### Task
In the records, each line holding "none" must be reported.

### Provided data
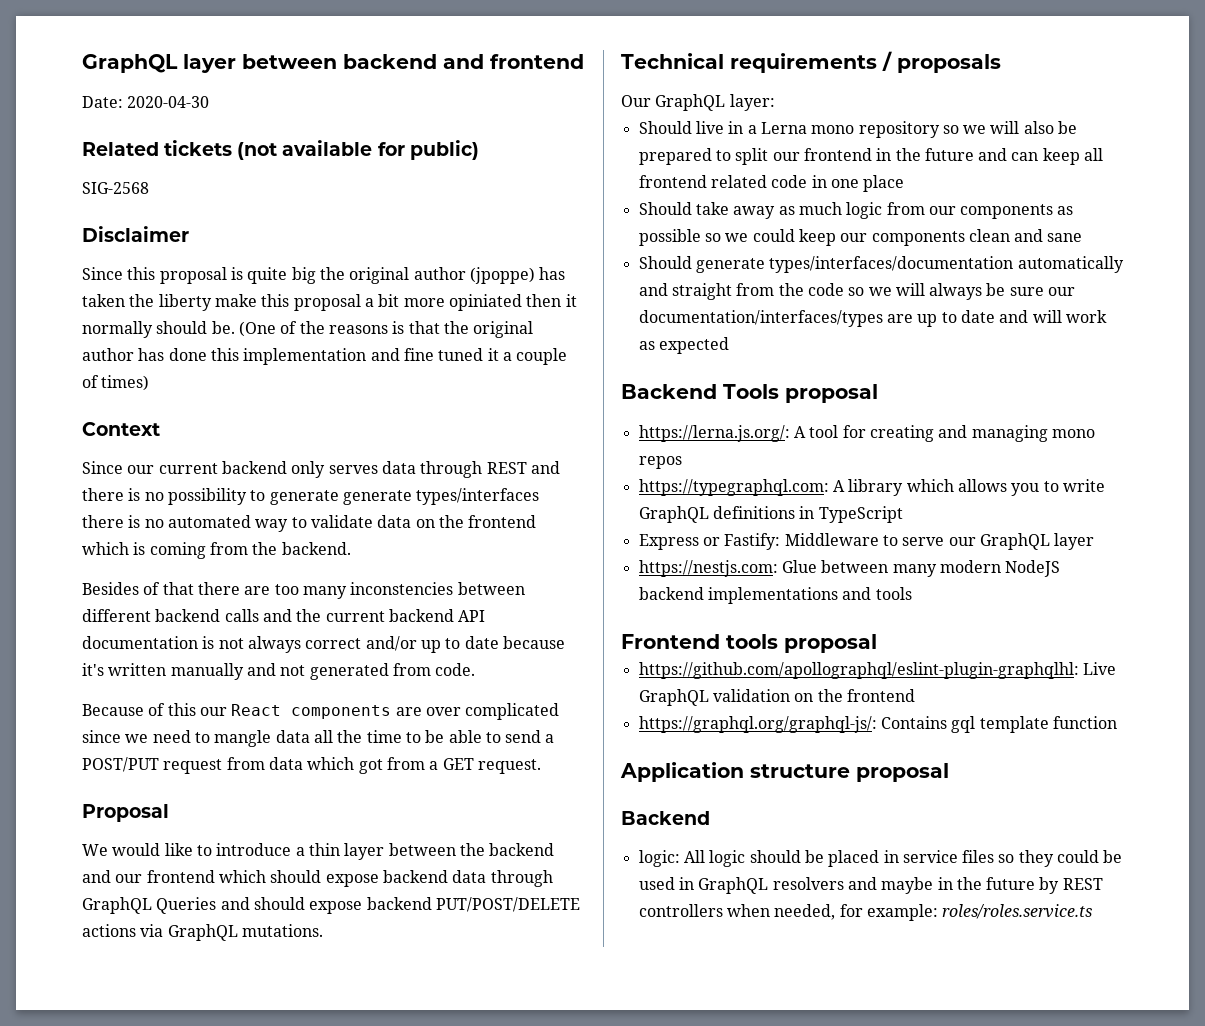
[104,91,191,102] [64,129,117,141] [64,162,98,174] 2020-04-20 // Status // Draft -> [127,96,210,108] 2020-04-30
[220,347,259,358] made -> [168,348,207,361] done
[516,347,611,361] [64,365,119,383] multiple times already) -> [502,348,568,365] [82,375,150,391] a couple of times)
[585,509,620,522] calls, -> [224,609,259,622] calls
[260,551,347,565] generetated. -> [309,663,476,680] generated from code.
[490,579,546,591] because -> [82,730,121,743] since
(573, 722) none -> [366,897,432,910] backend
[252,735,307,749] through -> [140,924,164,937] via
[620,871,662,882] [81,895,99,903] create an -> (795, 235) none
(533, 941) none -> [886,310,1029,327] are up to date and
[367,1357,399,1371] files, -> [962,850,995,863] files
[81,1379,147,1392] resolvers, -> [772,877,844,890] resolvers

### Response
(573, 722) none -> [366,897,432,910] backend
[620,871,662,882] [81,895,99,903] create an -> (795, 235) none
(533, 941) none -> [886,310,1029,327] are up to date and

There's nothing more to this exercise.